Change "Related projects" to "Similar projects" in the items, starting with the first line and going on through the line with "rozwiązujące dany problem", and write those lines out again with everything else left unchanged.

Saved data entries
----------------------------------------

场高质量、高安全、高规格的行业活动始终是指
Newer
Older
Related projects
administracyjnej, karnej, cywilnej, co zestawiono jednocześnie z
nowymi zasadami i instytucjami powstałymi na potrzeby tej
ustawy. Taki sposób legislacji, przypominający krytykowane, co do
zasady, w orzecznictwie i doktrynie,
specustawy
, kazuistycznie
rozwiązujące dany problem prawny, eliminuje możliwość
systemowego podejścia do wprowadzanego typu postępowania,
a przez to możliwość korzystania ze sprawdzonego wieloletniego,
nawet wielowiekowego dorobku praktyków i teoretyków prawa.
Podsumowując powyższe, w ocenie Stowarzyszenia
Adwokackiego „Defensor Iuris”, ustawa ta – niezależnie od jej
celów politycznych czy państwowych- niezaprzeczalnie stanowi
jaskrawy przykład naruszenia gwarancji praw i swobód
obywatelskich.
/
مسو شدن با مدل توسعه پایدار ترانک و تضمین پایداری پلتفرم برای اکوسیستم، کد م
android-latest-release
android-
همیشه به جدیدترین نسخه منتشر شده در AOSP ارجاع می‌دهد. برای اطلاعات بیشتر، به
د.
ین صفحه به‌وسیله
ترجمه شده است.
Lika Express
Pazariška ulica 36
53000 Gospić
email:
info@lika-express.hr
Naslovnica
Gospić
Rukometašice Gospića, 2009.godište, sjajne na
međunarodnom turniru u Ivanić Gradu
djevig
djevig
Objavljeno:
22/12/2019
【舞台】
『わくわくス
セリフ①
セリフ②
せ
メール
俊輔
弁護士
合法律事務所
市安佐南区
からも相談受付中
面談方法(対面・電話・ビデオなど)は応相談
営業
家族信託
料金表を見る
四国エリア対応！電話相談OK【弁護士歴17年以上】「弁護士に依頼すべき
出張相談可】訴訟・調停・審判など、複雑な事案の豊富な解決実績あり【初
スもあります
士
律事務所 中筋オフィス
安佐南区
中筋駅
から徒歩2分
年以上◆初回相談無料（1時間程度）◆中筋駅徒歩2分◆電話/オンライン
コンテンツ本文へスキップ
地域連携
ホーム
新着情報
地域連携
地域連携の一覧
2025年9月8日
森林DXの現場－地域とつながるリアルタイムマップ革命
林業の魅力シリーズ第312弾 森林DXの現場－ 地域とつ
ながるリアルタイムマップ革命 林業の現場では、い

----------------------------------------

■ **Solution**:
场高质量、高安全、高规格的行业活动始终是指
Newer
Older
Similar projects
administracyjnej, karnej, cywilnej, co zestawiono jednocześnie z
nowymi zasadami i instytucjami powstałymi na potrzeby tej
ustawy. Taki sposób legislacji, przypominający krytykowane, co do
zasady, w orzecznictwie i doktrynie,
specustawy
, kazuistycznie
rozwiązujące dany problem prawny, eliminuje możliwość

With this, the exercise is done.